- **COME PROCEDERE**
Nel testo sull'attività fisica prima della diagnosi di tumore, quali fattori potenzialmente influenti sono stati considerati nell'analisi dei risultati? Elencali tutti.

- **TESTO SELEZIONATO**
+++
Il DHMS ha arruolato 28.248 partecipanti al programma Vitality con i tumori al primo stadio 1, in prevalenza tumori al seno e alla prostata, pari al 44% del totale, di cui sono stati raccolti dati sull’attività fisica condotta l’anno precedente alla diagnosi di tumore, nel periodo dal 2007 al 2022. L’intervallo tra la diagnosi iniziale e la progressione della malattia, il decesso o l’uscita dallo studio variava da 1 mese a quasi 13 anni. Nel corso dello studio il 65,5% dei partecipanti, quasi due terzi del campione totale, non ha mostrato progressione di malattia, contro una percentuale del 34,5% di casi in evoluzione; l’81% è sopravvissuto a fronte del 19% dei partecipanti morto prima della fine dello studio ed il tempo medio fino al decesso è stato di 20 mesi e di 7 mesi per la progressione di malattia. I livelli di attività fisica nell’anno precedente la diagnosi sono stati classificati come nullo in 17.457 (62% dei partecipanti); basso, se pari a 60 minuti settimanali o meno in 3722 partecipanti (13%); da moderato ad alto, uguale o superiore a 60 minuti settimanali di attività fisica in 7069 pazienti (25%).
I risultati
Dopo aver tenuto conto di fattori potenzialmente influenti, tra cui età alla diagnosi, sesso, status socioeconomico, condizioni coesistenti alla diagnosi, i tassi di progressione di malattia e morte per qualsiasi causa sono risultati più bassi in coloro fisicamente attivi nell’anno precedente la diagnosi. Mentre le probabilità di progressione della malattia erano inferiori del 16% in soggetti che avevano praticato scarsa attività fisica nell’anno precedente rispetto ai sedentari assoluti e inferiori del 27% in caso di livelli di esercizio fisico da moderati ad alti. Allo stesso modo, le probabilità di morte per qualsiasi causa erano inferiori del 33% in contesti di bassi livelli di attività fisica rispetto a persone inattive, e inferiori del 47% in caso di una pratica da moderata ad elevata.
A due anni dalla diagnosi, la probabilità di nessuna progressione di malattia è risultata del 74% tra coloro che non avevano registrato attività fisica nell’anno precedente alla diagnosi rispetto al 78% e all’80%, rispettivamente, in caso di livelli di attività fisica bassi e da moderati ad alti. Infine, sebbene le probabilità di progressione di malattia aumentassero con il passare del tempo, l’evoluzione è rimasta sensibilmente inferiore in soggetto con un certo livello di attività fisica nell’anno precedente la diagnosi.
Dopo 3 anni, la probabilità di nessuna progressione della malattia era rispettivamente del 71%, 75% e 78% per livelli di attività fisica nulli, bassi e moderati o alti e a 5 anni rispettivamente del 66%, 70% e 73%. Modelli simili si sono osservati per la mortalità per tutte le cause. A due anni dalla diagnosi, la probabilità di sopravvivenza tra coloro che non avevano documentato attività fisica nell’anno precedente la diagnosi era del 91% rispetto al 94% e 95% in caso di livelli bassi e moderati o alti di pratica fisica. Mentre a 3 anni dalla diagnosi le probabilità di sopravvivenza, in maniera equivalente, erano rispettivamente dell’88%, 92% e 94% e dell’84%, 90% e 91% a 5 anni.
+++
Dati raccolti
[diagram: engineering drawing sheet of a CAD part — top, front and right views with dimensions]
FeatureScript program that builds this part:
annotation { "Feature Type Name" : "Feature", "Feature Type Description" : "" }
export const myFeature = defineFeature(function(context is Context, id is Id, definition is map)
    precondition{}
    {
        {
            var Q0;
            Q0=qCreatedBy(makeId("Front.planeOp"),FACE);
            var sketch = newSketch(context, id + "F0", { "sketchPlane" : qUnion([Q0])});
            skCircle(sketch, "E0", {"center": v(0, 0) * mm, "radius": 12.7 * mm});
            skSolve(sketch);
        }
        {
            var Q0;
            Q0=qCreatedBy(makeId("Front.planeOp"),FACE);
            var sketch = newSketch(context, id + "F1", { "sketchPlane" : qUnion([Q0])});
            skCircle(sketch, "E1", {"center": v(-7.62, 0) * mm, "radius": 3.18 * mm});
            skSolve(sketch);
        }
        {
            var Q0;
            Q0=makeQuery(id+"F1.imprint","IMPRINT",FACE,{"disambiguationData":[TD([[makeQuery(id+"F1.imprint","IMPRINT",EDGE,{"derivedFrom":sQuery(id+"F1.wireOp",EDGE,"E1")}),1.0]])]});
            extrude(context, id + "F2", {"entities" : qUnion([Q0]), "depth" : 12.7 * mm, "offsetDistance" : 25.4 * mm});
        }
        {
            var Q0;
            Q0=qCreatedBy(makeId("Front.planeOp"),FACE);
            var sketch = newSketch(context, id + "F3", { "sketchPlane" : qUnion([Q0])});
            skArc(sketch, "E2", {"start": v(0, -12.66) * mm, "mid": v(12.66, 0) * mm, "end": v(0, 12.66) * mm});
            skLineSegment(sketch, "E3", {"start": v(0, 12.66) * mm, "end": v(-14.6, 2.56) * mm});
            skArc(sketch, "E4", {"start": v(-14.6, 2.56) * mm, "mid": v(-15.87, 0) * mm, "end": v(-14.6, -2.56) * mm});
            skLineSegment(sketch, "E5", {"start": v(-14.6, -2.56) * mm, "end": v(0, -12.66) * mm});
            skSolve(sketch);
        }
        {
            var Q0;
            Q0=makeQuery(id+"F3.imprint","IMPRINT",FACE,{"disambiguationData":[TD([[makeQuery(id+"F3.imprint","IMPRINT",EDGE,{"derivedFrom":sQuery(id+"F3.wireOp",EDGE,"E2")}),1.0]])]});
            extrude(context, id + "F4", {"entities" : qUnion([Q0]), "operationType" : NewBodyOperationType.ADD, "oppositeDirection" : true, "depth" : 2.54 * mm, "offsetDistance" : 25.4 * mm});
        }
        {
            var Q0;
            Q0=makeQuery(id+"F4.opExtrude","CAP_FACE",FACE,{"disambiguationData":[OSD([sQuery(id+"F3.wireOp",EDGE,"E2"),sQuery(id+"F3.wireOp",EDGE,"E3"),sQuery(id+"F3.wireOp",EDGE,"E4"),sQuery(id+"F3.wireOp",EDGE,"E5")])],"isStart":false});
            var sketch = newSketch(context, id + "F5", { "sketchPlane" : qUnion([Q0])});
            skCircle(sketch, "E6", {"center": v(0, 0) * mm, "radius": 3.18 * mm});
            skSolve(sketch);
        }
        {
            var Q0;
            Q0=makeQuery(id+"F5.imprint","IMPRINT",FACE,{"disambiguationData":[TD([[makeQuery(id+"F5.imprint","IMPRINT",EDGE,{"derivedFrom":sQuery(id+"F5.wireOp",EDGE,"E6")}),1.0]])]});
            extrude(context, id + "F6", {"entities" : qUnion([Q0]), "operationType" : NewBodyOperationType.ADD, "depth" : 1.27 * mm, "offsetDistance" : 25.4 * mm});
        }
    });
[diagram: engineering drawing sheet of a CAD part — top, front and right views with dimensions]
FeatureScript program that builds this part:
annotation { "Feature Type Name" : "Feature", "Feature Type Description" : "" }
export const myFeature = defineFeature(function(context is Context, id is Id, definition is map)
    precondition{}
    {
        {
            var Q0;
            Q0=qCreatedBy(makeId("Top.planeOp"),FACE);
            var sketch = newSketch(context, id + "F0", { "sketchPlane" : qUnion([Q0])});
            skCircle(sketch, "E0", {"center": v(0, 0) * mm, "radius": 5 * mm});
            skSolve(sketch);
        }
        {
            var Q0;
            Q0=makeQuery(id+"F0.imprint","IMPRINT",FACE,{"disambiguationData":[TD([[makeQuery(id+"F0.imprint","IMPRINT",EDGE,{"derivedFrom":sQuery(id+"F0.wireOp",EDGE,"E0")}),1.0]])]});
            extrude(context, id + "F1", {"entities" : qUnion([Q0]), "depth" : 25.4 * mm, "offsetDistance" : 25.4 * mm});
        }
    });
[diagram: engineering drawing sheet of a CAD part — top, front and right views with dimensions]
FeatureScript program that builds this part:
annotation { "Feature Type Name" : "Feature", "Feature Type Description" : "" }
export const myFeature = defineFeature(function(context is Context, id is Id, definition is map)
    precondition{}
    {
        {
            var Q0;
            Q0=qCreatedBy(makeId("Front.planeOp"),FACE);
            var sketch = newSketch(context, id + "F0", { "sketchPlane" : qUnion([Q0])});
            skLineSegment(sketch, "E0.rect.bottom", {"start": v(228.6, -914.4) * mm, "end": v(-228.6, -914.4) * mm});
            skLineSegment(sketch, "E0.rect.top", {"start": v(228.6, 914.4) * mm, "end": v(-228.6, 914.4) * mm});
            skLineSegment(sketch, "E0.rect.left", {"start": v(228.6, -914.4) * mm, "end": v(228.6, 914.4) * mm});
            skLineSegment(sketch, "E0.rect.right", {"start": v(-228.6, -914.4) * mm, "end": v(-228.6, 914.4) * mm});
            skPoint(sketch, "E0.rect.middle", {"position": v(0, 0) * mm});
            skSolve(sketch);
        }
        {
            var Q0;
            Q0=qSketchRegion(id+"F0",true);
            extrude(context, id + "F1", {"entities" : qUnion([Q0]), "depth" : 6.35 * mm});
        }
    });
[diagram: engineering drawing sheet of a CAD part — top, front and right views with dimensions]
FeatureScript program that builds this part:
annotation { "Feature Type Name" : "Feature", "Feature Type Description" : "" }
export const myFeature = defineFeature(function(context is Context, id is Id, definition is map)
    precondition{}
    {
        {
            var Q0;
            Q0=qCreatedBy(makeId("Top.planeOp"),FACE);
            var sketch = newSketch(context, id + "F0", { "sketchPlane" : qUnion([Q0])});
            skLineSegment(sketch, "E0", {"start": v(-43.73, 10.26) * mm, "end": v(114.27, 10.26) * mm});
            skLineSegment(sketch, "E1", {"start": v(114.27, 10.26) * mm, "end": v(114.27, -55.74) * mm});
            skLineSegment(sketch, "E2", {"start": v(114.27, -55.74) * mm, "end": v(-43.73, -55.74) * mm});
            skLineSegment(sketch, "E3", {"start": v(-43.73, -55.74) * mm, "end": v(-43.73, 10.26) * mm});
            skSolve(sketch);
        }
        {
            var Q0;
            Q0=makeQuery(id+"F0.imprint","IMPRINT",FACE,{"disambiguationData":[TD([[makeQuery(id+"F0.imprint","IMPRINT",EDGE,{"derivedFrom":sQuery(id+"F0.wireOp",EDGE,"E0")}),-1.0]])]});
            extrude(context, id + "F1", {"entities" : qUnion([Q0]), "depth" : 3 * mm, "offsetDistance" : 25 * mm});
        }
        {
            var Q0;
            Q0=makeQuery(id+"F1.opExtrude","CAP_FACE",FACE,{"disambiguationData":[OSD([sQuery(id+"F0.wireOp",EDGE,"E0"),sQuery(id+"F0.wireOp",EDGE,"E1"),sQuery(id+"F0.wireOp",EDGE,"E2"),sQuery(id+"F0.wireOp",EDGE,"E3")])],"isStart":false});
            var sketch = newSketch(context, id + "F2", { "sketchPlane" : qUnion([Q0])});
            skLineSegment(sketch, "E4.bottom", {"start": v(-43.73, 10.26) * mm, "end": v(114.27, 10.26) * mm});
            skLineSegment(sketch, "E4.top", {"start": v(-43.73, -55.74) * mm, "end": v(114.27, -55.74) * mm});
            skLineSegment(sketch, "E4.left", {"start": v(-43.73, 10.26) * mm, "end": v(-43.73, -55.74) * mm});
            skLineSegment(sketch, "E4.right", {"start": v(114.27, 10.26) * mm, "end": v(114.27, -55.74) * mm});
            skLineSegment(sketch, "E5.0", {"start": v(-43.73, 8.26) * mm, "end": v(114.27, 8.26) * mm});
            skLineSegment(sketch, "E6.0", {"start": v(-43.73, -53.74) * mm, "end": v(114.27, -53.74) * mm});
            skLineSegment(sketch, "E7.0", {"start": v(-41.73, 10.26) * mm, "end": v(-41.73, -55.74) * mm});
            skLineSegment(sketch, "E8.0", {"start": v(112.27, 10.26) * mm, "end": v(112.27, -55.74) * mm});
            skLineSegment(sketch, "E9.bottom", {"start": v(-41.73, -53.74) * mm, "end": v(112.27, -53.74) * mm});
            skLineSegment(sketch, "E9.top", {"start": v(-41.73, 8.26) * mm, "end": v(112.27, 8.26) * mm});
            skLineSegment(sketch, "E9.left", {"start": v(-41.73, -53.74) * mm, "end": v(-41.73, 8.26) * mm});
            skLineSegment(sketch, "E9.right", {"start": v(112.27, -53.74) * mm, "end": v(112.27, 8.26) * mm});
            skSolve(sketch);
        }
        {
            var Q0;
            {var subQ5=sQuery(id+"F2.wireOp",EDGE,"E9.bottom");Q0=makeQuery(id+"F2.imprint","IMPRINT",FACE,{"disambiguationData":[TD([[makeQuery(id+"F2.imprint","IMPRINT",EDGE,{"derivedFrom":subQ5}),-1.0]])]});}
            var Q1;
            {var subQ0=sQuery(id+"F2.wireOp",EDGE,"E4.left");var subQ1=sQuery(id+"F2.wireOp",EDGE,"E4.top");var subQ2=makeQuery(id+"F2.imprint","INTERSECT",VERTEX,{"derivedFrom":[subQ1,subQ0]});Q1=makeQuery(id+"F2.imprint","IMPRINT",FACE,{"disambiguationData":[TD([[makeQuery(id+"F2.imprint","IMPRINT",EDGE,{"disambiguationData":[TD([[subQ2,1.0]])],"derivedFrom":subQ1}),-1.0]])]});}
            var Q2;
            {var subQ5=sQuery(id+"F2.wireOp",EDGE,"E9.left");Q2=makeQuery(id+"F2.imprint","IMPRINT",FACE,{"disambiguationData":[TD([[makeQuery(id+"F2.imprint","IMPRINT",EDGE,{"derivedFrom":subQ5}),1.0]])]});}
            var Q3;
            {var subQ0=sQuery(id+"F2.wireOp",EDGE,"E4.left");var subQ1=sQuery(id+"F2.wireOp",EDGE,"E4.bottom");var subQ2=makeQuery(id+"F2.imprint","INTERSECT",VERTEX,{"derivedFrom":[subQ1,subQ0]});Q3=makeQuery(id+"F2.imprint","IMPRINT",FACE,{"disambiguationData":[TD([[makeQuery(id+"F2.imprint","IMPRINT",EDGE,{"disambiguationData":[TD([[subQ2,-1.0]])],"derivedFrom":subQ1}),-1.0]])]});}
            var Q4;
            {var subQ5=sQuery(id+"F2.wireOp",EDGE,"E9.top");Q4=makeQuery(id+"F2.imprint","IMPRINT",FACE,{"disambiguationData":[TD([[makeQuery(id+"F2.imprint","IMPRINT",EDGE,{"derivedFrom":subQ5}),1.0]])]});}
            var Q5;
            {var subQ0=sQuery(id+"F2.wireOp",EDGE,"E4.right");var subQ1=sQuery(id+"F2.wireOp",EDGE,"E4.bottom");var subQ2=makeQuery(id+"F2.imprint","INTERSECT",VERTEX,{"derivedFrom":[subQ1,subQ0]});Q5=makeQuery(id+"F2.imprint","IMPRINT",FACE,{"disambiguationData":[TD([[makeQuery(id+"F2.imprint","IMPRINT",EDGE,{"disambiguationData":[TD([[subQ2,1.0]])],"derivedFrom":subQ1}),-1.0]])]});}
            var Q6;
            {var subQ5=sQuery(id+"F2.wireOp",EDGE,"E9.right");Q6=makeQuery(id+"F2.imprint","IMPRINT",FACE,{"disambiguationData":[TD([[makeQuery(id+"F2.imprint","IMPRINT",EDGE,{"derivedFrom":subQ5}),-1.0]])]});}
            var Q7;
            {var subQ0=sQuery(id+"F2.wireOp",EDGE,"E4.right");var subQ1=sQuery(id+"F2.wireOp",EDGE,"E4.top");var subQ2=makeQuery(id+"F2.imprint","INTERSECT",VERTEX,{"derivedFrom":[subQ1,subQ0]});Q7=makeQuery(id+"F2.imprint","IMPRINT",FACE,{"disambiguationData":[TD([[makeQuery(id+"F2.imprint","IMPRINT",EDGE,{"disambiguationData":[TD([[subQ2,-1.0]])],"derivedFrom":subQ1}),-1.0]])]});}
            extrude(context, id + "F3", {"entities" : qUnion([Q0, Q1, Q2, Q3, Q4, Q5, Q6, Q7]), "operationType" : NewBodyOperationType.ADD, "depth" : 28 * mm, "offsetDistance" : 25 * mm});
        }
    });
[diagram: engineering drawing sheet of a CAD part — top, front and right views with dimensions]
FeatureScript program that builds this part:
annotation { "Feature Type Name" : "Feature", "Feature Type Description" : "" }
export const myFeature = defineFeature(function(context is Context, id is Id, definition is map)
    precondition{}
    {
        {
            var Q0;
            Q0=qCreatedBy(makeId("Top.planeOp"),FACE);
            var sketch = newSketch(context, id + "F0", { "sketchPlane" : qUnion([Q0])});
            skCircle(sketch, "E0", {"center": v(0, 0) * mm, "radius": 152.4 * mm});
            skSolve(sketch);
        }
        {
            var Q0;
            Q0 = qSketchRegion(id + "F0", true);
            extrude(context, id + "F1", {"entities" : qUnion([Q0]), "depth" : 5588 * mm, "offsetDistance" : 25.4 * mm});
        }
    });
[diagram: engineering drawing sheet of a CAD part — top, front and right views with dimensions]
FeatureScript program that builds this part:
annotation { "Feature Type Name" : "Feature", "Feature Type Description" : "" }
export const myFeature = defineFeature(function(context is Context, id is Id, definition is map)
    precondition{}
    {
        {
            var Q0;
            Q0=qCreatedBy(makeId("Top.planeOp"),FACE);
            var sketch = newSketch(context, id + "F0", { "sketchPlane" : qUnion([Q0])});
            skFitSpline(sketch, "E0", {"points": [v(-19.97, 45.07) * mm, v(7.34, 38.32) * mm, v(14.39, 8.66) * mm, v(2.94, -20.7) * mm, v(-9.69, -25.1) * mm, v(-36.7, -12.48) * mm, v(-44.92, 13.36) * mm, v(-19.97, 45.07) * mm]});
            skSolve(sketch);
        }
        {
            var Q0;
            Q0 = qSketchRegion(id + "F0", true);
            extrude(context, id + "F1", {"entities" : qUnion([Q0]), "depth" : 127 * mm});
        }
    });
+++
- **RISPOSTA ATTESA**
- età alla diagnosi
- sesso
- status socioeconomico
- condizioni coesistenti alla diagnosi